Gençlere yönelik politikalardan bahseden Aydoğan ise şunları şöyle konuştu:

"Üniversiteye girdiği andan itibaren şu anda yurt sorunu var öğrencilerin. CHP iktidarının birinci yılından sonra bütün öğrencilerin kalacağı kadar yurtları TOKİ kanalıyla yapacağız. CHP iktidarında, eğer bir ailenin yeterli geliri yok ise yeterli derken gerçekten insan onuruna yakışır şekilde yoksa üniversitede okuyan çocuğunun masrafları Aile Destekleri Sigortası kapsamında karşılanacak. Gençlere internet bedava olacak. Çünkü bizim açımızdan internet, bir zevk, keyif alanı değil, bilgiye ulaşma alanı, bilime ulaşma alanı. Gençlerin de ona ihtiyacı var. Biliyor musunuz, üniversiteli gençlerin yarısı işsiz şu anda. Yarısı iş bulmuş, ama bulanların da yarısı kendi alanlarında çalışmıyorlar. Bu, sizin kusurunuz değil. Bu, istihdam yaratmayan devletin organlarının kusuru. Biz, şöyle yapacağız; size iş alanları yaratmamız gerekiyor. Yarattık, sigortalı olarak işinizde çalışmaya başladınız. Size daha önce vermiş olduğumuz öğrenim kredilerini, ancak sigortalı bir işte çalışmaya başladıktan sonra sizden uzun vadelerle geri isteyeceğiz. Şimdi okulu bitirdiniz, işiniz yok, arkadan size şak diye icra geliyor, ‘kredi borcunu öde’ diye. Bunlar olmayacak."

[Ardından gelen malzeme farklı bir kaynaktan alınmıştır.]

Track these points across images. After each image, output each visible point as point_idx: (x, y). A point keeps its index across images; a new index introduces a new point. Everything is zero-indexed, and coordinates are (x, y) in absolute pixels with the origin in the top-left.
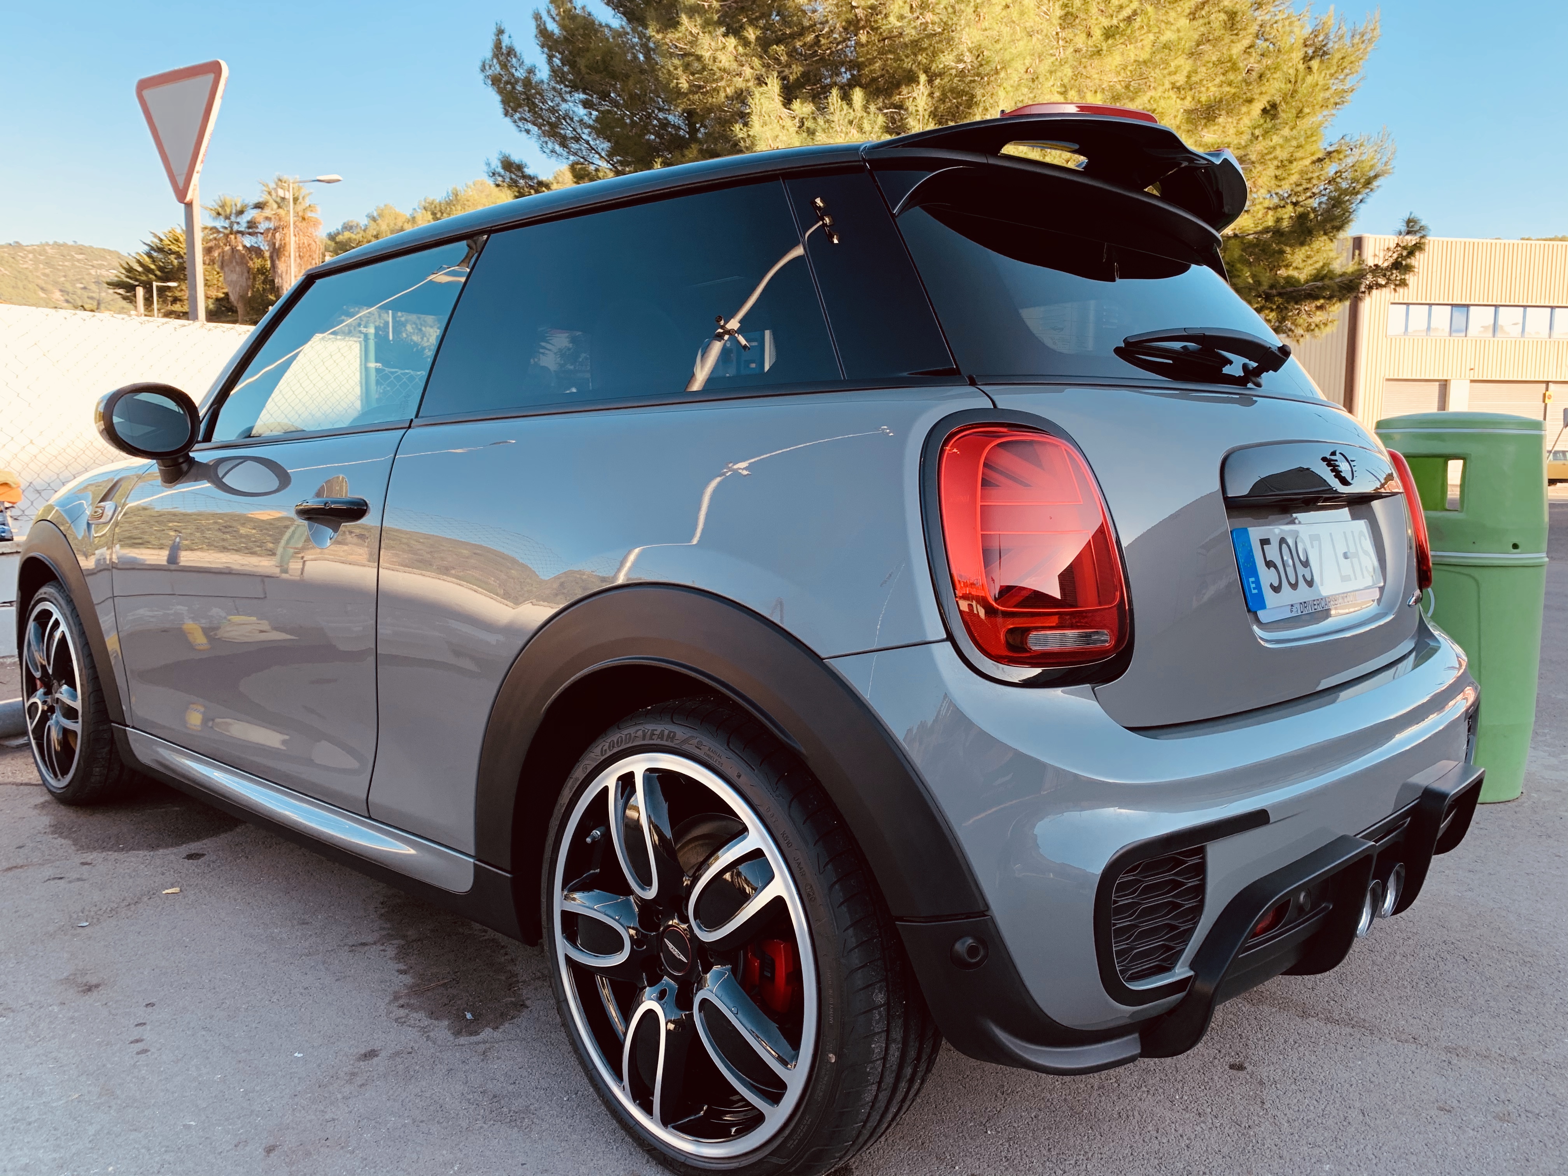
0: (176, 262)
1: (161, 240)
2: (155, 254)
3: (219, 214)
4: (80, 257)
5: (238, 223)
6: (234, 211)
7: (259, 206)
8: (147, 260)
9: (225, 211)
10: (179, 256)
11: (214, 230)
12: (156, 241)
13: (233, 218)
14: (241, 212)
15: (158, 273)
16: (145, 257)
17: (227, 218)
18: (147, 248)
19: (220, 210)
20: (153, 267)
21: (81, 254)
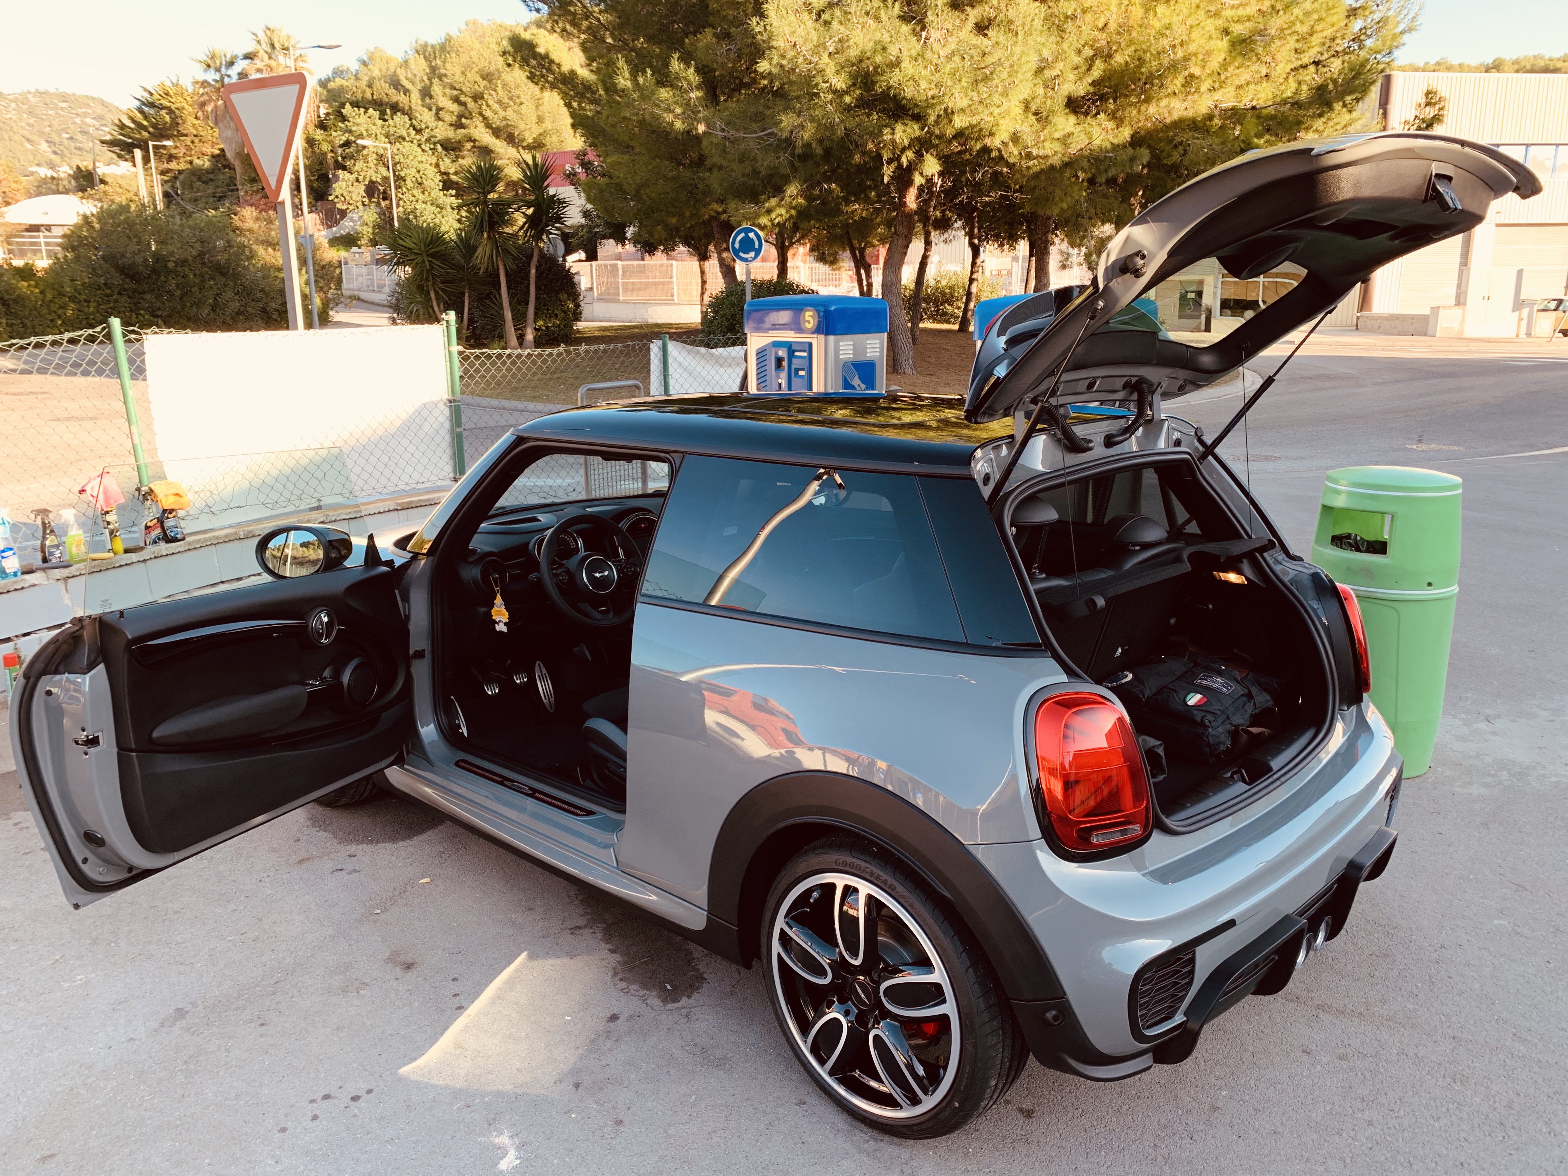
0: (168, 118)
1: (151, 94)
2: (146, 109)
3: (209, 66)
4: (64, 105)
5: (229, 76)
6: (224, 63)
7: (249, 57)
8: (139, 117)
9: (215, 62)
10: (170, 111)
11: (205, 84)
12: (146, 95)
13: (223, 70)
14: (231, 64)
15: (151, 130)
16: (137, 112)
17: (218, 70)
18: (138, 103)
19: (210, 61)
20: (145, 123)
21: (64, 101)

"BAĞIMSIZ VE TARAFSIZ YARGI KARAR VERECEK"

Bir gencin sorusu üzerine siyasi tutuklularla ilgili de konuşan Aydoğan, şunları söyledi:

"Önümüzdeki dönem, güçlendirilmiş parlamenter demokrasi dediğimiz şeyin en büyük ayağı, bağımsız ve tarafsız yargının kurulması. Çünkü herkes adaletsizlikten çok yakınıyor. Bağımsız ve tarafsız yargı, şu anda siyasi nedenlerle tutuklu olanlarla ilgili kendisi ne karar verirse verecek. Biz ülkeyi yönetenler, tahliye kararı veremeyiz kimseye. Mahkeme bağımsız, tarafsız olarak kendileri karar verecek. Oradaki tartışma şu; şimdi deniliyor ki ‘iktidar baskı yapıyor, bıraktırmıyor’. Kavala ile ilgili Demirtaş ile ilgili söyleniyor, başka siyasi tutuklularla ilgili söyleniyor. Gezi Davası’nda tutuklananlarla ilgili söyleniyor. Biz bağımsız ve tarafsız bir yargı kuracağız, o ne karar veriyorsa versin, onun sorunu."

Ziyaretler sonrası Atatürk Caddesi’nde sokak sanatçısıyla karşılaşan CHP’li milletvekillerinin  kemençe eşliğinde horon oynamaları renkli görüntülere sahne oldu.